Cathedral of Santa María de la Huerta, Tarazona

The Cathedral of Santa María de la Huerta, Tarazona, was declared an “Asset of Cultural Interest” in 2002. It is the principal place of worship in this town in Aragon and has many unique features.

Attention is first drawn to the fact that it was erected on an extensive site located on the right bank of the river Queiles, at a distance from the centre of the medieval town and surrounded by vegetable gardens. Archaeological test pits, which have brought to light the existence of a 4th century semi-circular building which could possibly be a late Roman – Visigothic basilica (6th and 7th centuries) and the vestiges of a Romanesque apse and capitals, indicate that it was located at a site traditionally intended for important buildings, over which the early Gothic cathedral was built, as known today.

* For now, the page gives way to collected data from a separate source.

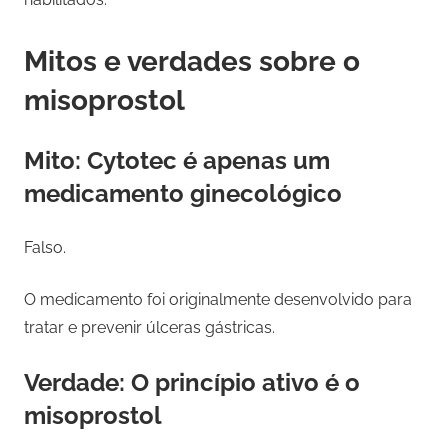
Mitos e verdades sobre o
misoprostol
Mito: Cytotec é apenas um
medicamento ginecológico
Falso.
O medicamento foi originalmente desenvolvido para
tratar e prevenir úlceras gástricas.
Verdade: O princípio ativo é o
misoprostol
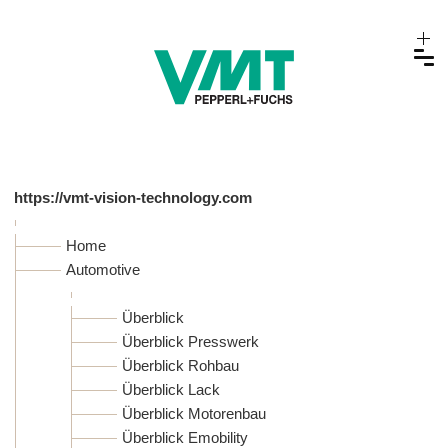
https://vmt-vision-technology.com
Home
Automotive
Überblick
Überblick Presswerk
Überblick Rohbau
Überblick Lack
Überblick Motorenbau
Überblick Emobility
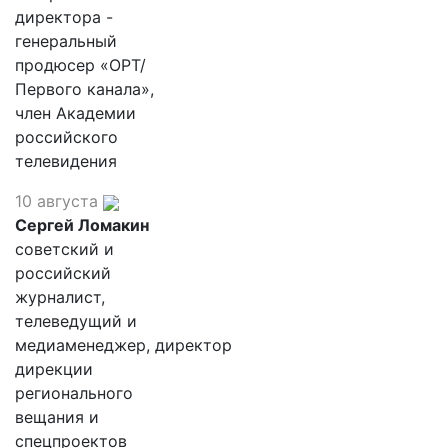
директора -
генеральный
продюсер «ОРТ/
Первого канала»,
член Академии
российского
телевидения
10 августа
Сергей Ломакин
советский и
российский
журналист,
телеведущий и
медиаменеджер, директор
дирекции
регионального
вещания и
спецпроектов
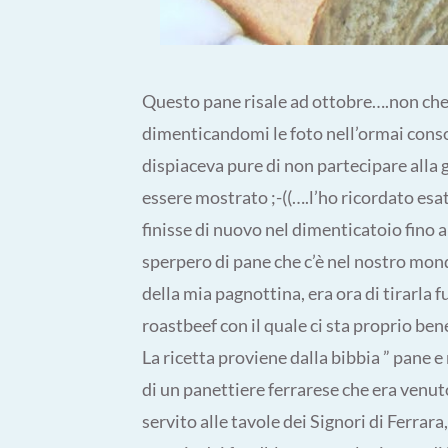
Questo pane risale ad ottobre….non che 
dimenticandomi le foto nell’ormai cons
dispiaceva pure di non partecipare alla gi
essere mostrato ;-((….l’ho ricordato es
finisse di nuovo nel dimenticatoio fino 
sperpero di pane che c’è nel nostro mond
della mia pagnottina, era ora di tirarla 
roastbeef con il quale ci sta proprio ben
La ricetta proviene dalla bibbia ” pane e
di un panettiere ferrarese che era venu
servito alle tavole dei Signori di Ferrar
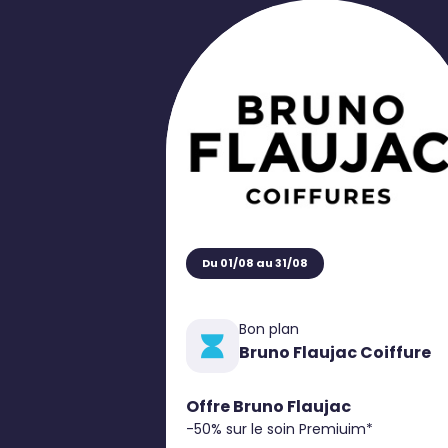
Du 01/08 au 31/08
Bon plan
Bruno Flaujac Coiffure
Offre Bruno Flaujac
-50% sur le soin Premiuim*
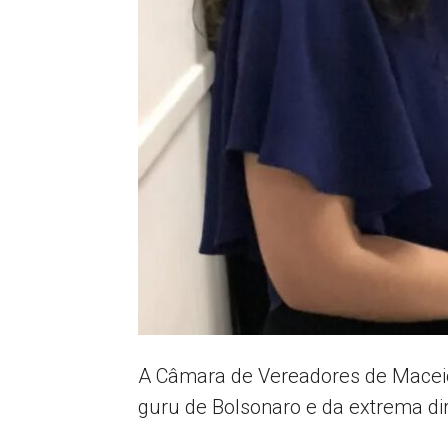
A Câmara de Vereadores de Maceió
guru de Bolsonaro e da extrema dire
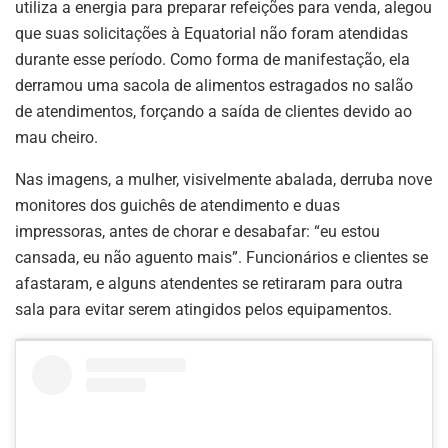
utiliza a energia para preparar refeições para venda, alegou
que suas solicitações à Equatorial não foram atendidas
durante esse período. Como forma de manifestação, ela
derramou uma sacola de alimentos estragados no salão
de atendimentos, forçando a saída de clientes devido ao
mau cheiro.
Nas imagens, a mulher, visivelmente abalada, derruba nove
monitores dos guichês de atendimento e duas
impressoras, antes de chorar e desabafar: “eu estou
cansada, eu não aguento mais”. Funcionários e clientes se
afastaram, e alguns atendentes se retiraram para outra
sala para evitar serem atingidos pelos equipamentos.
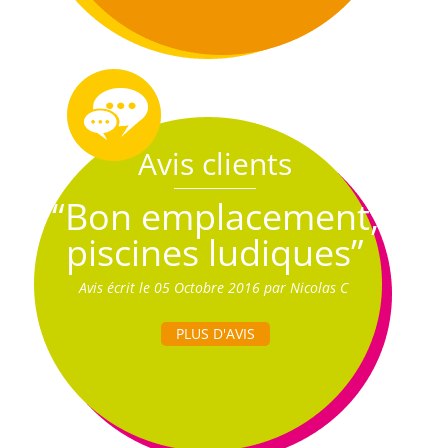
Avis clients
“Bon emplacement,
piscines ludiques”
Avis écrit le 05 Octobre 2016 par Nicolas C
PLUS D'AVIS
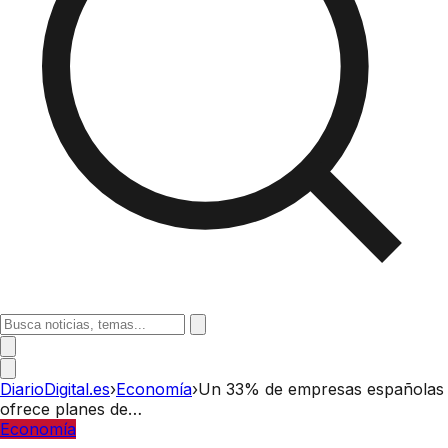
DiarioDigital.es
›
Economía
›
Un 33% de empresas españolas
ofrece planes de…
Economía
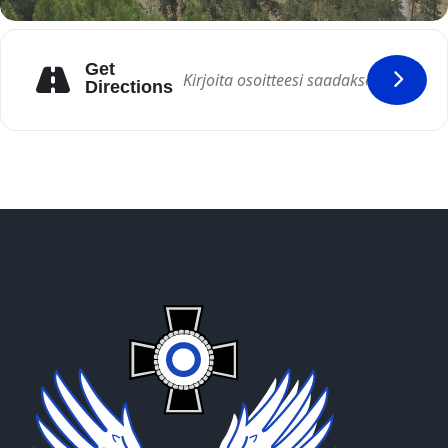
Get
Directions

Work started in the middle of the 12th century and, since then, a number of extensions and changes have been made. Although, until now, it has always been classified as a building of the Gothic-Mudejar style, the cathedral is really a mixture of many different styles given the fact that there are parts of its construction which merge all the styles from the 12th century onwards. If it had not taken so long to build, and if it had not suffered serious damage during the War of the Two Pedros (1356 – 1369), it would be the best example of Gothic architecture with a French influence, in Aragon. Although it is precisely this long period of time that has also made it a gem of the Mudejar period, immortalising the long existence of Islam in this area of Aragon. All in all, in the middle of the 16th century, the cathedral interior was renovated in the Renaissance style, one of the key discoveries of the restoration which has given it the nickname of the “Sistine Chapel of Spanish Renaissance”. Subsequently, a number of Baroque elements were added.

The expectation created following its closure to the public for more than three decades, together with the importance and wealth of the archaeological and artistic findings, have made its re-opening one of the most eagerly awaited artistic events in Aragon and in Spain.